> **Exercise goal**
Return the lines starting with the line that contains "Riding on the" and going on through the line that contains "The real turning", both included, reproduced with no changes.

> **Material shown**
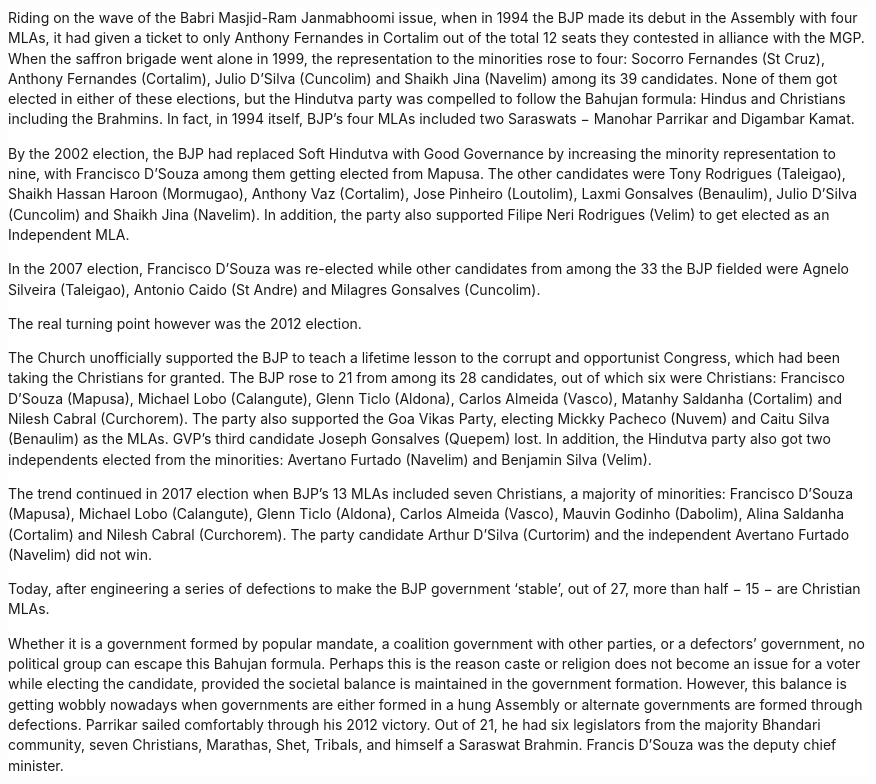 [^7]: राधाकृष्ण वामन: मुक्तीनंतरचा गोवा, पान 75

Riding on the wave of the Babri Masjid-Ram Janmabhoomi issue, when in
1994 the BJP made its debut in the Assembly with four MLAs, it had
given a ticket to only Anthony Fernandes in Cortalim out of the total
12 seats they contested in alliance with the MGP. When the saffron
brigade went alone in 1999, the representation to the minorities rose
to four: Socorro Fernandes (St Cruz), Anthony Fernandes (Cortalim),
Julio D’Silva (Cuncolim) and Shaikh Jina (Navelim) among its 39
candidates.  None of them got elected in either of these elections,
but the Hindutva party was compelled to follow the Bahujan formula:
Hindus and Christians including the Brahmins. In fact, in 1994 itself,
BJP’s four MLAs included two Saraswats − Manohar Parrikar and Digambar
Kamat.

By the 2002 election, the BJP had replaced Soft Hindutva with Good
Governance by increasing the minority representation to nine, with
Francisco D’Souza among them getting elected from Mapusa. The other
candidates were Tony Rodrigues (Taleigao), Shaikh Hassan Haroon
(Mormugao), Anthony Vaz (Cortalim), Jose Pinheiro (Loutolim), Laxmi
Gonsalves (Benaulim), Julio D’Silva (Cuncolim) and Shaikh Jina
(Navelim). In addition, the party also supported Filipe Neri Rodrigues
(Velim) to get elected as an Independent MLA.

In the 2007 election, Francisco D’Souza was re-elected while other
candidates from among the 33 the BJP fielded were Agnelo Silveira
(Taleigao), Antonio Caido (St Andre) and Milagres Gonsalves
(Cuncolim).

The real turning point however was the 2012 election.

The Church unofficially supported the BJP to teach a lifetime lesson
to the corrupt and opportunist Congress, which had been taking the
Christians for granted. The BJP rose to 21 from among its 28
candidates, out of which six were Christians: Francisco D’Souza
(Mapusa), Michael Lobo (Calangute), Glenn Ticlo (Aldona), Carlos
Almeida (Vasco), Matanhy Saldanha (Cortalim) and Nilesh Cabral
(Curchorem). The party also supported the Goa Vikas Party, electing
Mickky Pacheco (Nuvem) and Caitu Silva (Benaulim) as the MLAs. GVP’s
third candidate Joseph Gonsalves (Quepem) lost. In addition, the
Hindutva party also got two independents elected from the minorities:
Avertano Furtado (Navelim) and Benjamin Silva (Velim).

The trend continued in 2017 election when BJP’s 13 MLAs included seven
Christians, a majority of minorities: Francisco D’Souza (Mapusa),
Michael Lobo (Calangute), Glenn Ticlo (Aldona), Carlos Almeida
(Vasco), Mauvin Godinho (Dabolim), Alina Saldanha (Cortalim) and
Nilesh Cabral (Curchorem). The party candidate Arthur D’Silva
(Curtorim) and the independent Avertano Furtado (Navelim) did not win.

Today, after engineering a series of defections to make the BJP
government ‘stable’, out of 27, more than half − 15 − are Christian
MLAs.

Whether it is a government formed by popular mandate, a coalition
government with other parties, or a defectors’ government, no
political group can escape this Bahujan formula.  Perhaps this is the
reason caste or religion does not become an issue for a voter while
electing the candidate, provided the societal balance is maintained in
the government formation.  However, this balance is getting wobbly
nowadays when governments are either formed in a hung Assembly or
alternate governments are formed through defections. Parrikar sailed
comfortably through his 2012 victory. Out of 21, he had six
legislators from the majority Bhandari community, seven Christians,
Marathas, Shet, Tribals, and himself a Saraswat Brahmin. Francis
D’Souza was the deputy chief minister.


[^1]: Interview with Ramdas Prabhugaonkar, Ex-Secretary, Goa Hindu Association, Mumbai
[^2]: Press Trust of India, Bombay, 13 December 1963 269
[^3]: The Navhind Times, 14 December 1963
[^4]: राधाकृष्ण वामन; महाराष्ट्रवादी गोमंतक पक्ष, स्थापना आणि वाटचाल, पान 27
[^5]: The Next Steps, Editorial, The Navhind Times, 13 December 1963
[^8]: The Navhind Times, 12 December 1963
[^9]: The Navhind Times, 18 December 1963
[^10]: Press Trust of India in Mumbai, 24 December 1963
[^11]: The Navhind Times, 14 December 1963
[^12]: The Navhind Times, 17 December 1963
[^13]: The Navhind Times, 25 December 1963
[^14]: Press Trust of India, Bombay, 26 December 1963
[^15]: Press Trust of India, New Delhi, 28 December 1963
[^16]: गोमंतक, 7 जानेवारी 1964
[^17]: गोमंतक, 11 जानेवारी 1964
[^18]: The Navhind Times, 24 July 1964
[^19]: The Navhind Times, 20 October 1964
[^20]: The Navhind Times, 9 November 1964
[^21]: The Navhind Times, 11 November 1964
[^22]: Goa Agricultural Tenancy Act: “Ker land” means land having
[^23]: Legislative Assembly of Goa 1964: 4 August 1964, P 1202-1205
[^24]: Legislative Assembly of Goa 1964: 4 August 1964, P 1214
[^25]: Legislative Assembly of Goa 1964: 9 November 1964, P 1825
[^26]: Legislative Assembly of Goa 1964: 9 November 1964, P 1827
[^27]: Legislative Assembly of Goa 1964: 9 November 1964, P 1829
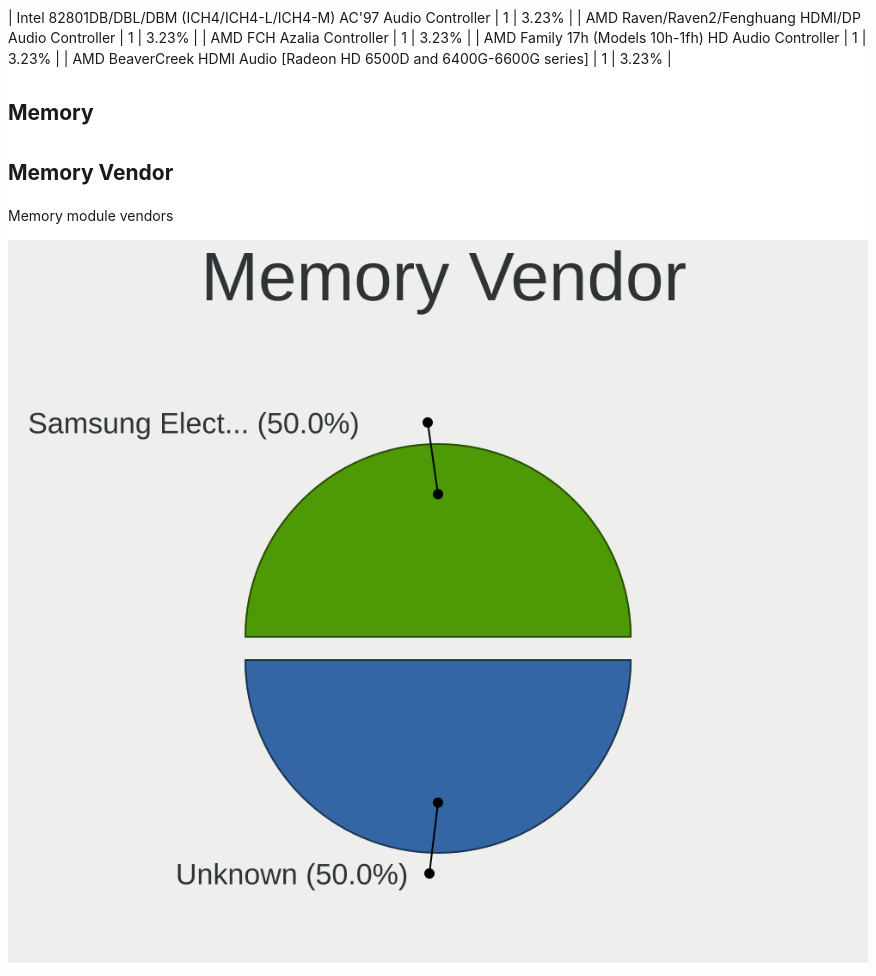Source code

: | Intel 82801DB/DBL/DBM (ICH4/ICH4-L/ICH4-M) AC'97 Audio Controller          | 1         | 3.23%   |
| AMD Raven/Raven2/Fenghuang HDMI/DP Audio Controller                        | 1         | 3.23%   |
| AMD FCH Azalia Controller                                                  | 1         | 3.23%   |
| AMD Family 17h (Models 10h-1fh) HD Audio Controller                        | 1         | 3.23%   |
| AMD BeaverCreek HDMI Audio [Radeon HD 6500D and 6400G-6600G series]        | 1         | 3.23%   |

Memory
------

Memory Vendor
-------------

Memory module vendors

![Memory Vendor](./images/pie_chart_bsd/memory_vendor.svg)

> **Answer space**
Riding on the wave of the Babri Masjid-Ram Janmabhoomi issue, when in
1994 the BJP made its debut in the Assembly with four MLAs, it had
given a ticket to only Anthony Fernandes in Cortalim out of the total
12 seats they contested in alliance with the MGP. When the saffron
brigade went alone in 1999, the representation to the minorities rose
to four: Socorro Fernandes (St Cruz), Anthony Fernandes (Cortalim),
Julio D’Silva (Cuncolim) and Shaikh Jina (Navelim) among its 39
candidates.  None of them got elected in either of these elections,
but the Hindutva party was compelled to follow the Bahujan formula:
Hindus and Christians including the Brahmins. In fact, in 1994 itself,
BJP’s four MLAs included two Saraswats − Manohar Parrikar and Digambar
Kamat.

By the 2002 election, the BJP had replaced Soft Hindutva with Good
Governance by increasing the minority representation to nine, with
Francisco D’Souza among them getting elected from Mapusa. The other
candidates were Tony Rodrigues (Taleigao), Shaikh Hassan Haroon
(Mormugao), Anthony Vaz (Cortalim), Jose Pinheiro (Loutolim), Laxmi
Gonsalves (Benaulim), Julio D’Silva (Cuncolim) and Shaikh Jina
(Navelim). In addition, the party also supported Filipe Neri Rodrigues
(Velim) to get elected as an Independent MLA.

In the 2007 election, Francisco D’Souza was re-elected while other
candidates from among the 33 the BJP fielded were Agnelo Silveira
(Taleigao), Antonio Caido (St Andre) and Milagres Gonsalves
(Cuncolim).

The real turning point however was the 2012 election.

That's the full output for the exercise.